== TRECHO ==
FLAGRANTE: MPF proíbe tráfego de carretas de empresa que teve um dos veículos envolvido em acidente com 7 mortes. Foto: Divulgação/Ilustrativa

Segundo investigação, o mesmo veículo foi flagrado 141 vezes transportando carga acima dos limites permitidos pela legislação

O Ministério Público Federal (MPF) ingressou com ação civil pública contra a usina Vale do Tijuco Açúcar e Álcool S.A., para impedir que caminhões a serviço dessa empresa trafeguem por rodovias transportando carga com peso acima do limite máximo previsto na legislação. A ação ainda pede a condenação da usina por danos materiais e morais coletivos causados por esse tipo de conduta.

Também são réus na ação o Departamento Nacional de Infraestrutura de Transportes (DNIT) e o Departamento de Edificações e Estradas de Rodagem de Minas Gerais (DER/MG), órgãos responsáveis pela emissão de documentos chamados Autorizações de Transporte, os quais permitem a circulação de veículos com nove eixos ou mais (carretas combinadas, como as do tipo bitrem, por exemplo) no período noturno e em pista simples. O fato, segundo o MPF, é determinante para a ocorrência de inúmeros acidentes fatais em Minas Gerais e em todo o país.
===
== REGISTROS FORNECIDOS ==
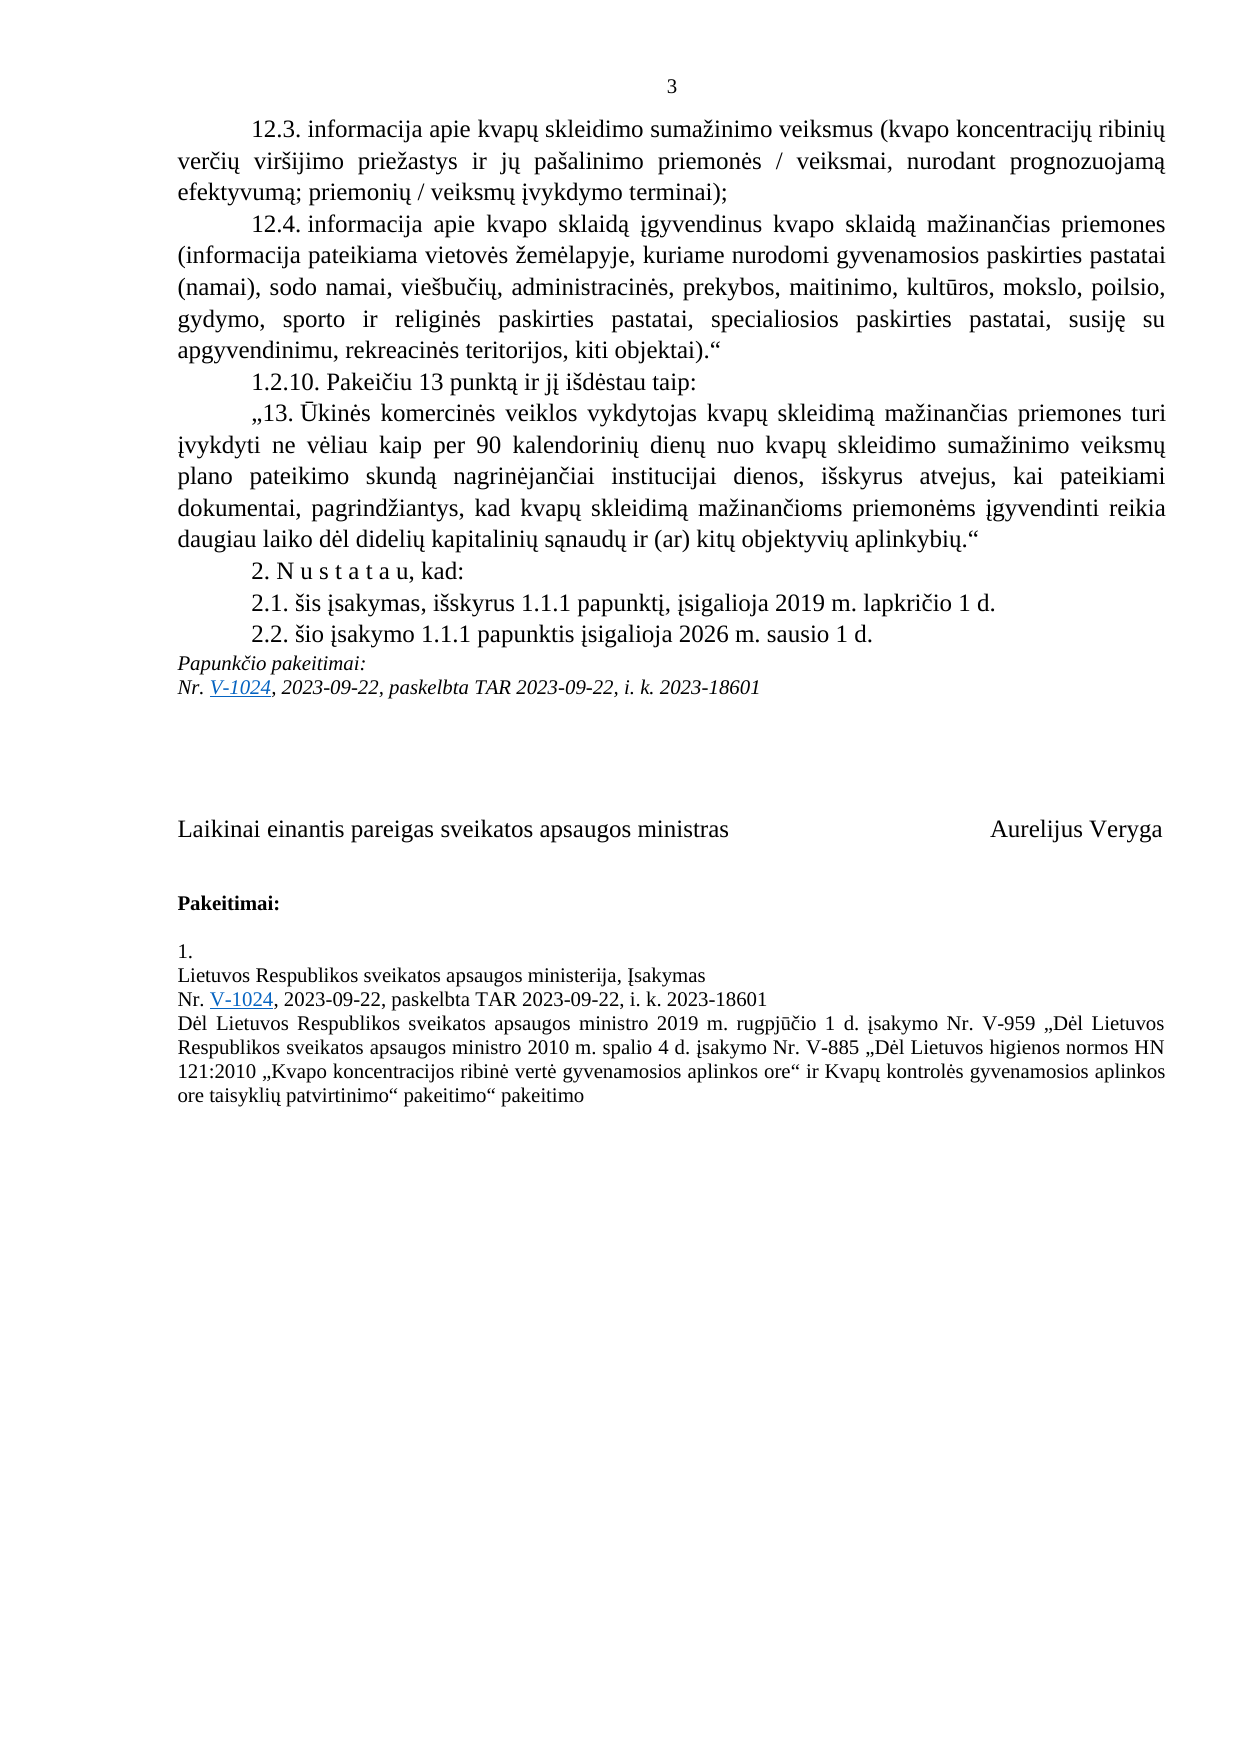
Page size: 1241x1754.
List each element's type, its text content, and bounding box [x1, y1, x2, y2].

text Dėl Lietuvos Respublikos sveikatos apsaugos ministro 2019 m. rugpjūčio 1 d. įsakymo Nr. V-959 „Dėl Lietuvos Respublikos sveikatos apsaugos ministro 2010 m. spalio 4 d. įsakymo Nr. V-885 „Dėl Lietuvos higienos normos HN 121:2010 „Kvapo koncentracijos ribinė vertė gyvenamosios aplinkos ore“ ir Kvapų kontrolės gyvenamosios aplinkos ore taisyklių patvirtinimo“ pakeitimo“ pakeitimo [177, 1011, 1167, 1107]
text 12.3. informacija apie kvapų skleidimo sumažinimo veiksmus (kvapo koncentracijų ribinių verčių viršijimo priežastys ir jų pašalinimo priemonės / veiksmai, nurodant prognozuojamą efektyvumą; priemonių / veiksmų įvykdymo terminai); [177, 114, 1167, 206]
text Nr. V-1024, 2023-09-22, paskelbta TAR 2023-09-22, i. k. 2023-18601 [177, 987, 1167, 1011]
text 2. N u s t a t a u, kad: [177, 556, 1167, 585]
text Pakeitimai: [177, 891, 1167, 915]
text Papunkčio pakeitimai: [177, 651, 1167, 675]
text 1.2.10. Pakeičiu 13 punktą ir jį išdėstau taip: [177, 367, 1167, 396]
text 2.2. šio įsakymo 1.1.1 papunktis įsigalioja 2026 m. sausio 1 d. [177, 619, 1167, 648]
text Nr. V-1024, 2023-09-22, paskelbta TAR 2023-09-22, i. k. 2023-18601 [177, 675, 1167, 699]
text Lietuvos Respublikos sveikatos apsaugos ministerija, Įsakymas [177, 963, 1167, 987]
text 1. [177, 939, 1167, 963]
text 12.4. informacija apie kvapo sklaidą įgyvendinus kvapo sklaidą mažinančias priemones (informacija pateikiama vietovės žemėlapyje, kuriame nurodomi gyvenamosios paskirties pastatai (namai), sodo namai, viešbučių, administracinės, prekybos, maitinimo, kultūros, mokslo, poilsio, gydymo, sporto ir religinės paskirties pastatai, specialiosios paskirties pastatai, susiję su apgyvendinimu, rekreacinės teritorijos, kiti objektai).“ [177, 209, 1167, 364]
text Laikinai einantis pareigas sveikatos apsaugos ministras Aurelijus Veryga [177, 814, 1167, 843]
text 2.1. šis įsakymas, išskyrus 1.1.1 papunktį, įsigalioja 2019 m. lapkričio 1 d. [177, 588, 1167, 616]
text „13. Ūkinės komercinės veiklos vykdytojas kvapų skleidimą mažinančias priemones turi įvykdyti ne vėliau kaip per 90 kalendorinių dienų nuo kvapų skleidimo sumažinimo veiksmų plano pateikimo skundą nagrinėjančiai institucijai dienos, išskyrus atvejus, kai pateikiami dokumentai, pagrindžiantys, kad kvapų skleidimą mažinančioms priemonėms įgyvendinti reikia daugiau laiko dėl didelių kapitalinių sąnaudų ir (ar) kitų objektyvių aplinkybių.“ [177, 398, 1167, 553]
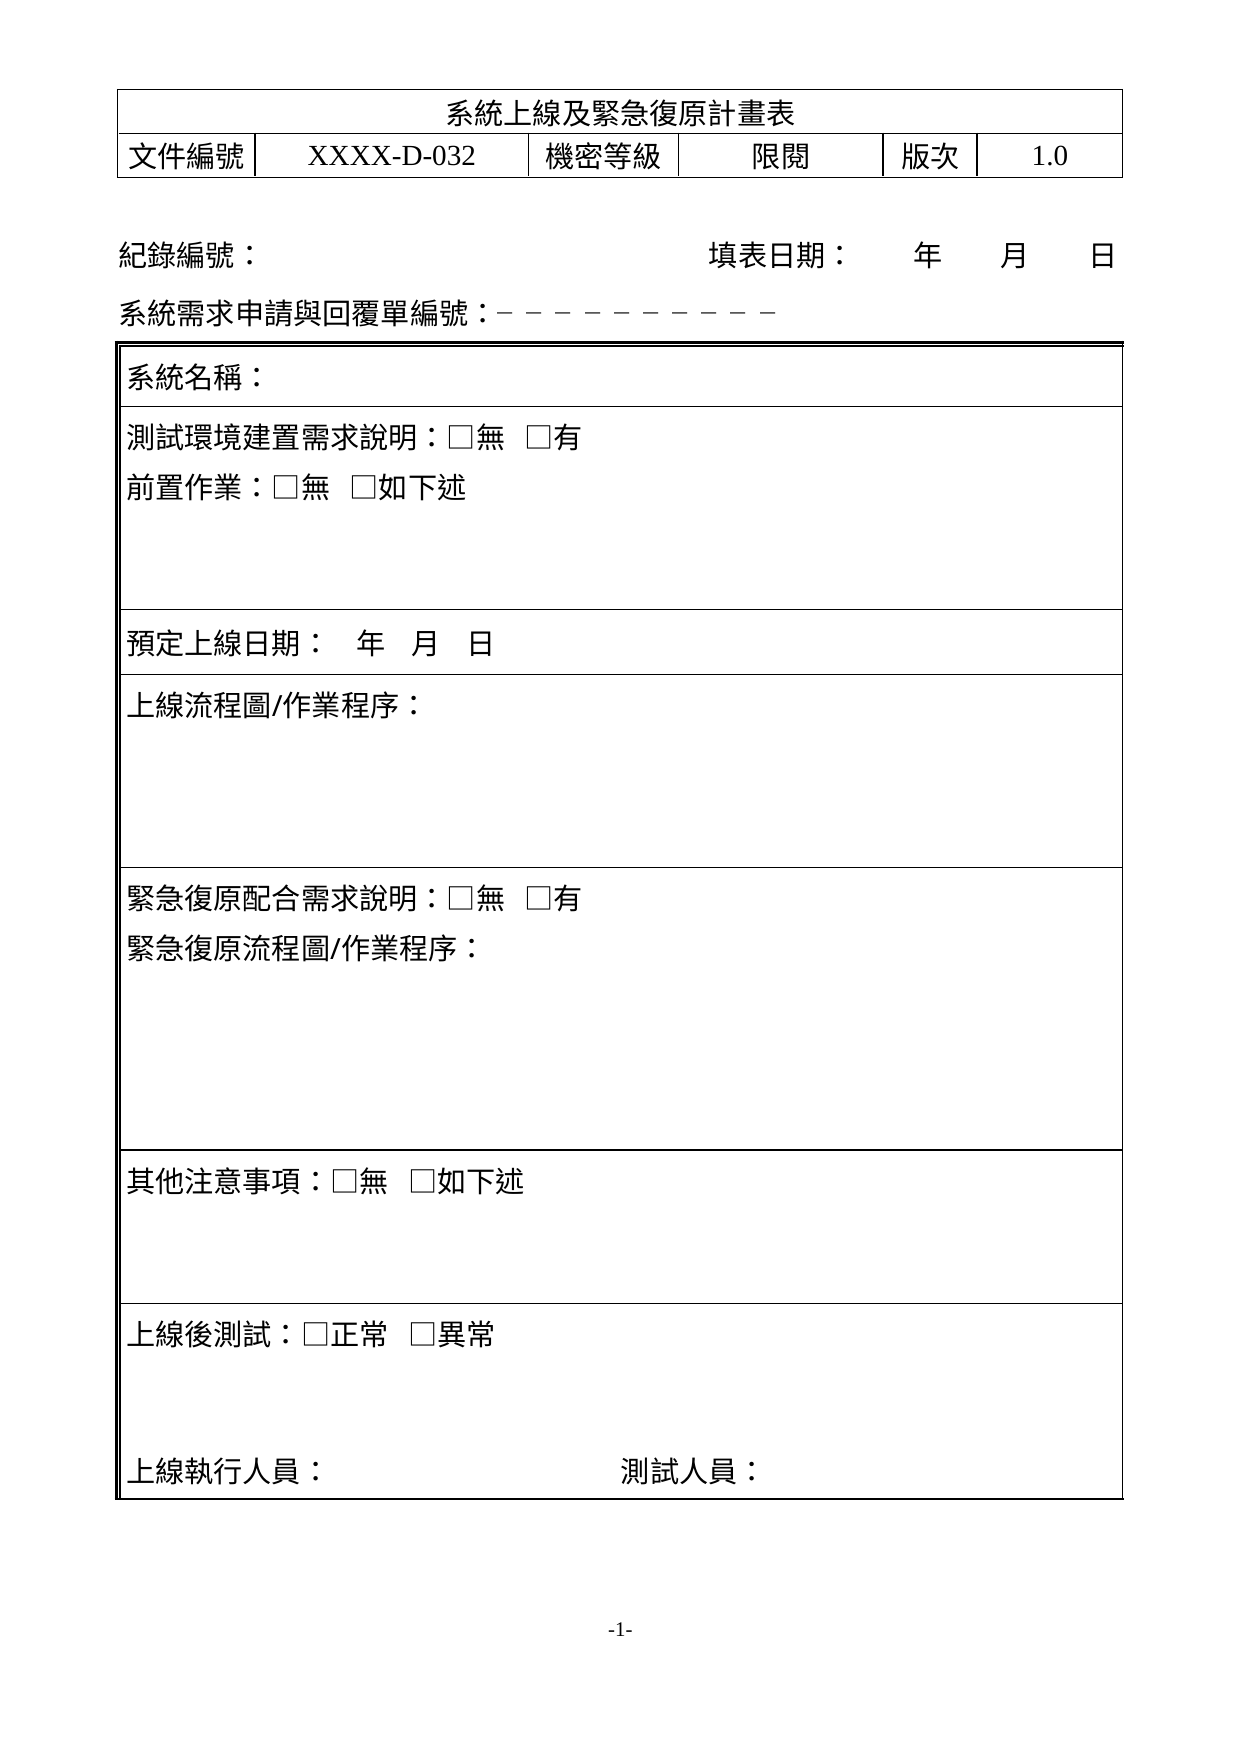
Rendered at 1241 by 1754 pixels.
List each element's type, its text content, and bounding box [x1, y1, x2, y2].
===
REQUISITOS DA TAREFA
Imprima a parte do trecho sobre a ação do MPF contra a usina, começando em "Segundo investigação, o" e terminando em "tipo de conduta.". Os registros constituem um material separado do trecho.

SOLUÇÃO PROPOSTA
Segundo investigação, o mesmo veículo foi flagrado 141 vezes transportando carga acima dos limites permitidos pela legislação

O Ministério Público Federal (MPF) ingressou com ação civil pública contra a usina Vale do Tijuco Açúcar e Álcool S.A., para impedir que caminhões a serviço dessa empresa trafeguem por rodovias transportando carga com peso acima do limite máximo previsto na legislação. A ação ainda pede a condenação da usina por danos materiais e morais coletivos causados por esse tipo de conduta.